» GOAL:
Write the records out again, changing each "pose" to "camera" and keeping everything else the same. Leave the pictures out.

» DATASET ENTRIES:
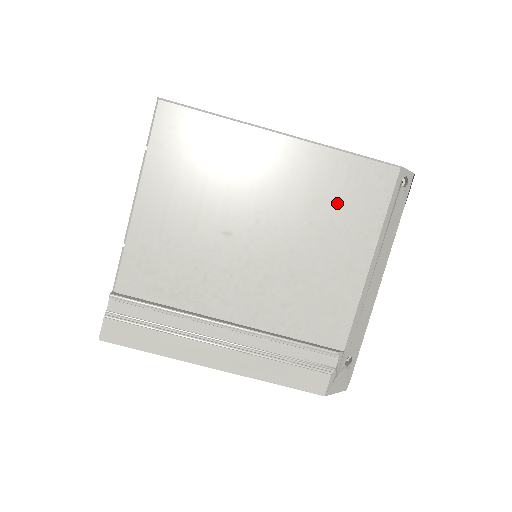
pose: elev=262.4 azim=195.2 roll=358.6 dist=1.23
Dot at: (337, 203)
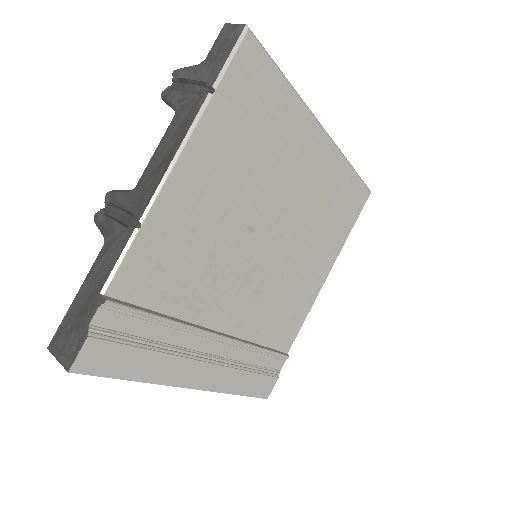
Dot at: (331, 214)
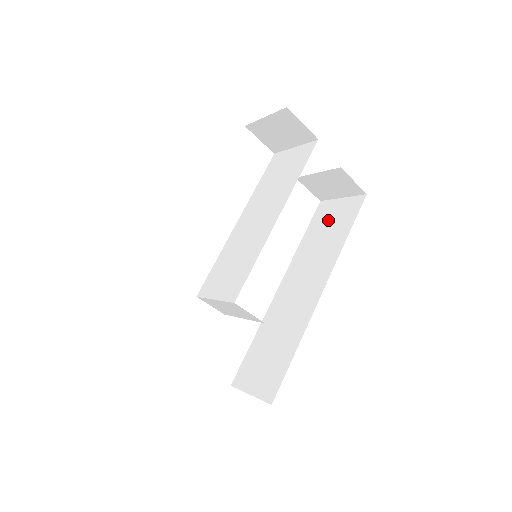
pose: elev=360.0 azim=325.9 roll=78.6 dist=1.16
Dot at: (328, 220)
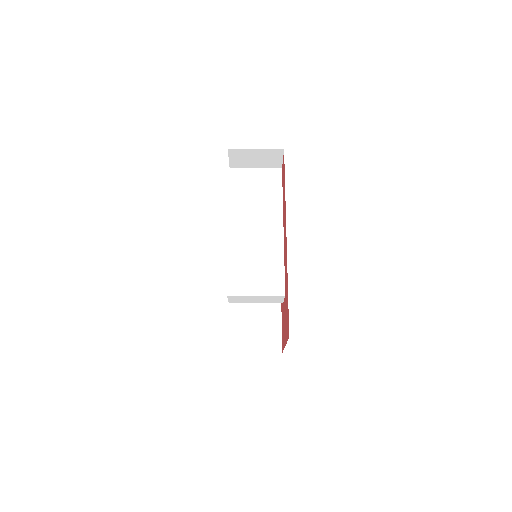
Dot at: occluded
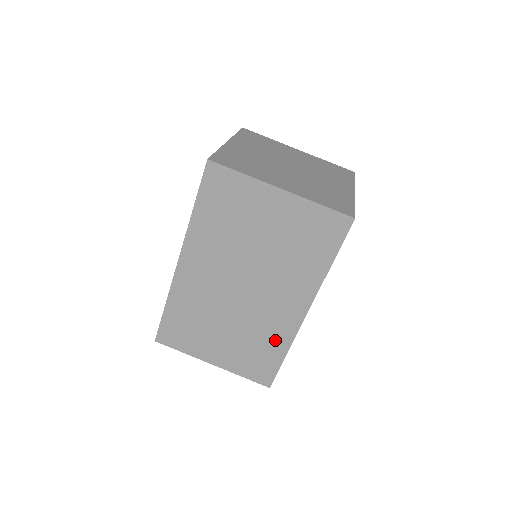
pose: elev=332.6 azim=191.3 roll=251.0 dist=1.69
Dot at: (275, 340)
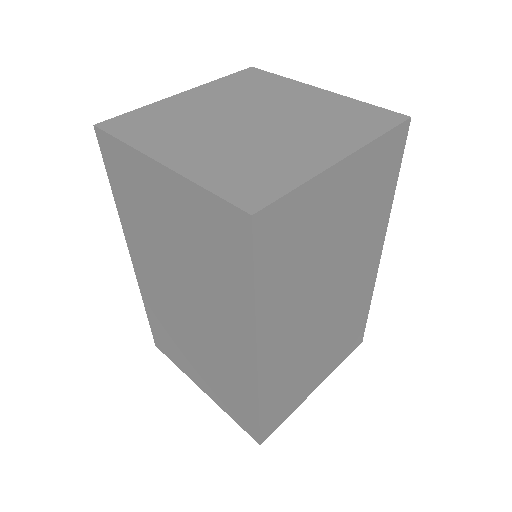
Dot at: (361, 305)
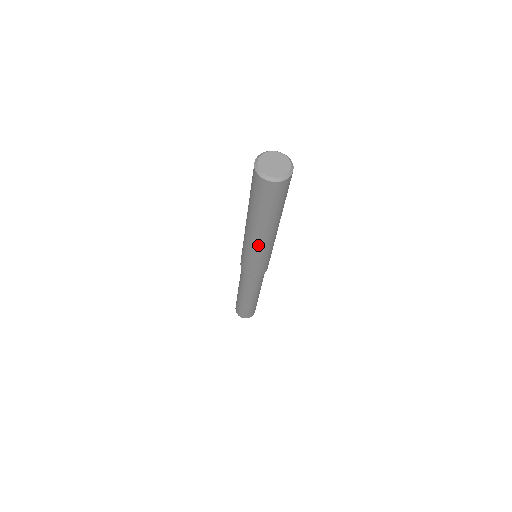
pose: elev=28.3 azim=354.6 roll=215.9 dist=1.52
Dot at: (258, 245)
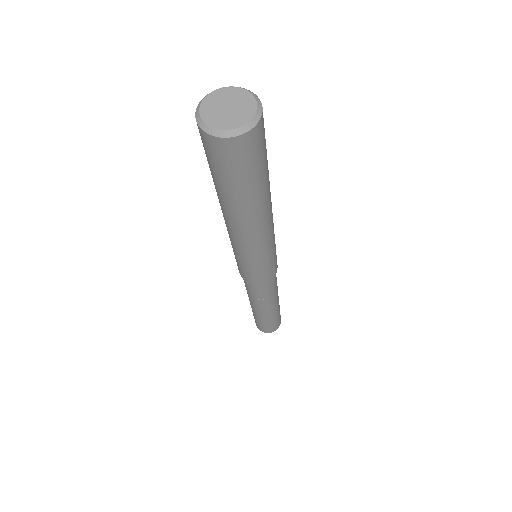
Dot at: (262, 239)
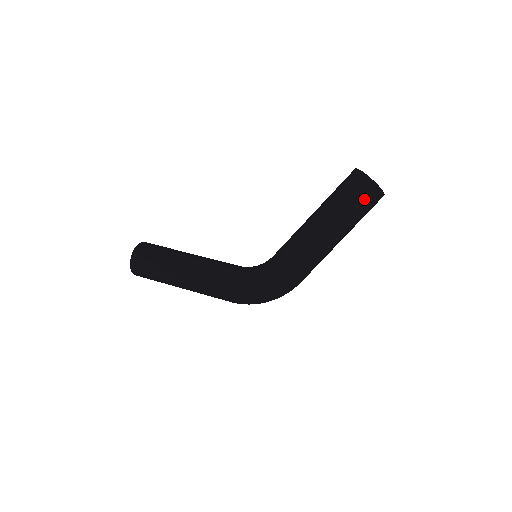
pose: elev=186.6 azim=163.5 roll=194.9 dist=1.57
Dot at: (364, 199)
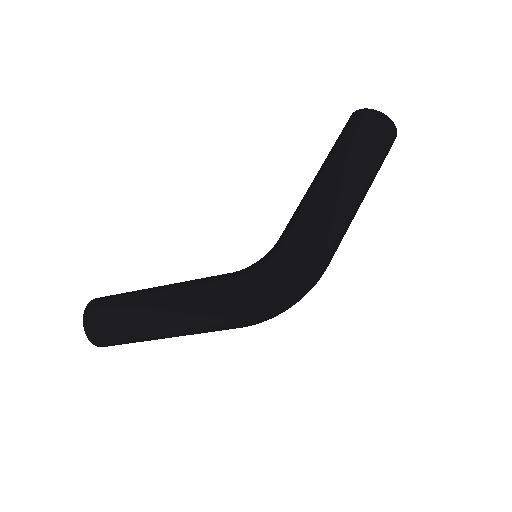
Dot at: (373, 132)
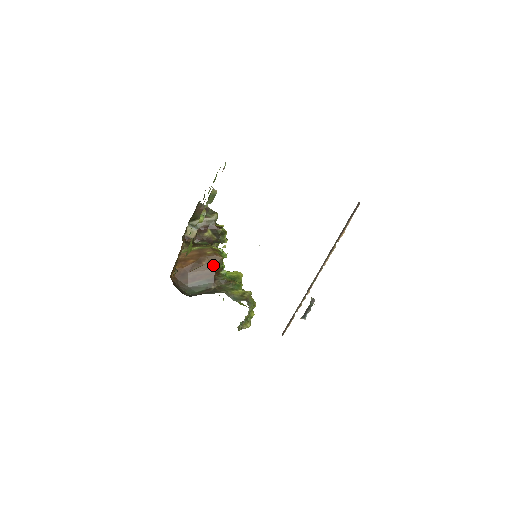
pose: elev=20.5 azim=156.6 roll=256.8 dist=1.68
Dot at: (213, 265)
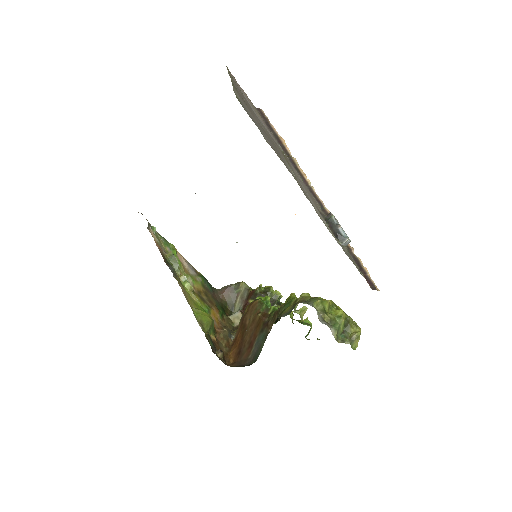
Dot at: (255, 314)
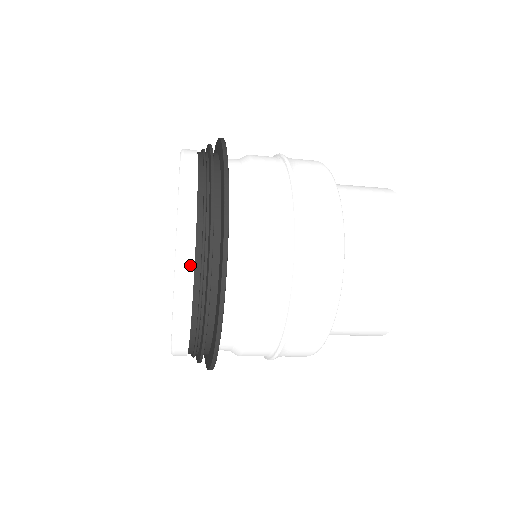
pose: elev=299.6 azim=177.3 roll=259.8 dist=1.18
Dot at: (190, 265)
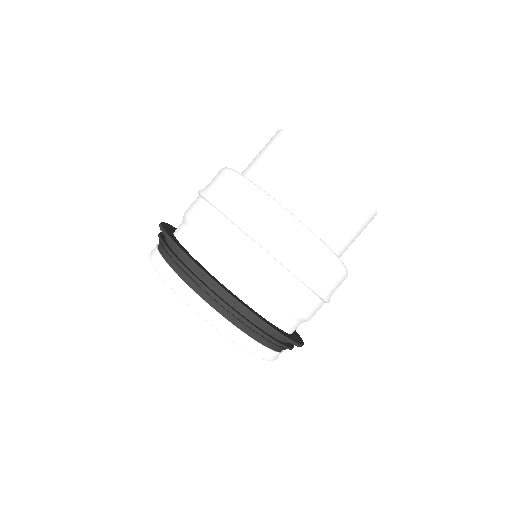
Dot at: (269, 352)
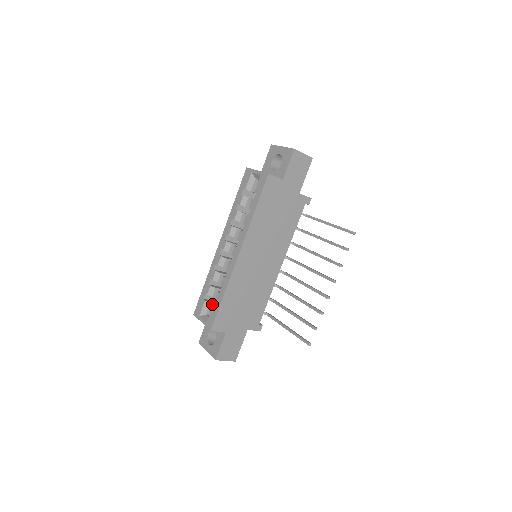
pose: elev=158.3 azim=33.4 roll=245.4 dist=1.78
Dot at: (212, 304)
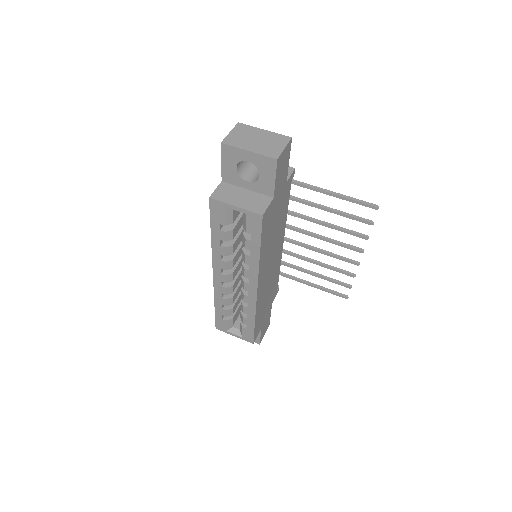
Dot at: (234, 317)
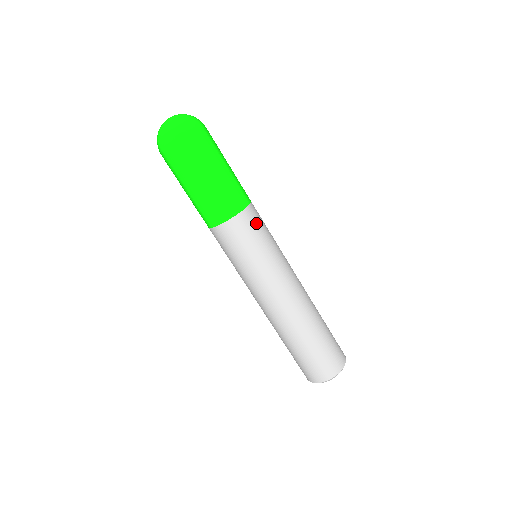
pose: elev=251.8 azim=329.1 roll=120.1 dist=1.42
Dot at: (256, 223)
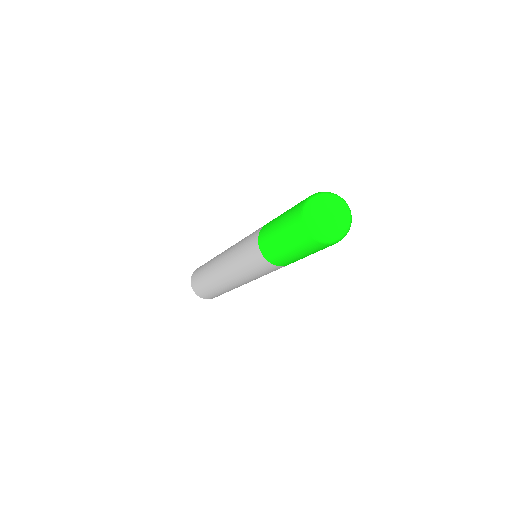
Dot at: occluded
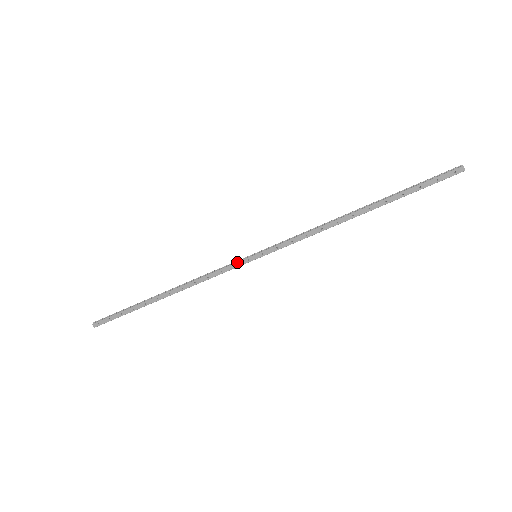
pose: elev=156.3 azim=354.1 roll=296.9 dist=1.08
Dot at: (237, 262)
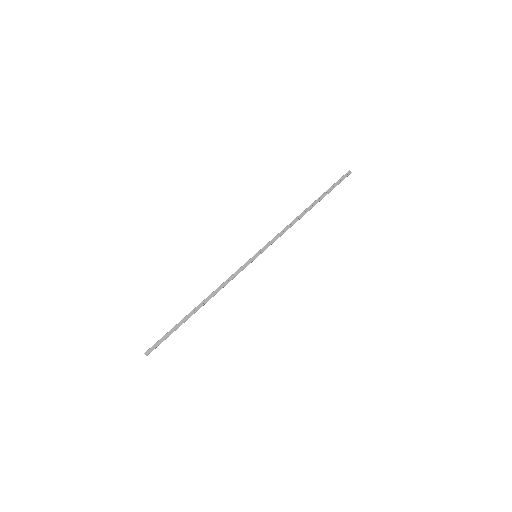
Dot at: (245, 263)
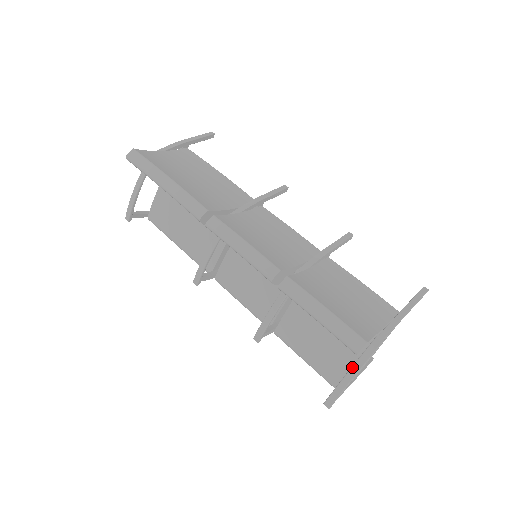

» IN RESPONSE:
camera: elev=262.4 azim=195.2 roll=358.6 dist=1.23
Dot at: (337, 203)
Dot at: (331, 214)
camera: elev=360.0 azim=325.9 roll=78.6 dist=1.16
Dot at: (328, 220)
Dot at: occluded
camera: elev=332.6 azim=191.3 roll=251.0 dist=1.69
Dot at: (275, 340)
Dot at: (361, 305)
camera: elev=28.3 azim=354.6 roll=215.9 dist=1.52
Dot at: (258, 245)
Dot at: (262, 239)
camera: elev=186.6 azim=163.5 roll=194.9 dist=1.57
Dot at: (364, 199)
Dot at: (373, 132)
camera: elev=20.5 azim=156.6 roll=256.8 dist=1.68
Dot at: (213, 265)
Dot at: (255, 314)
camera: elev=299.6 azim=177.3 roll=259.8 dist=1.18
Dot at: (190, 265)
Dot at: (269, 352)
camera: elev=158.3 azim=33.4 roll=245.4 dist=1.78
Dot at: (212, 304)
Dot at: (234, 317)
camera: elev=251.8 azim=329.1 roll=120.1 dist=1.42
Dot at: (256, 223)
Dot at: occluded
camera: elev=156.3 azim=354.1 roll=296.9 dist=1.08
Dot at: (237, 262)
Dot at: (245, 263)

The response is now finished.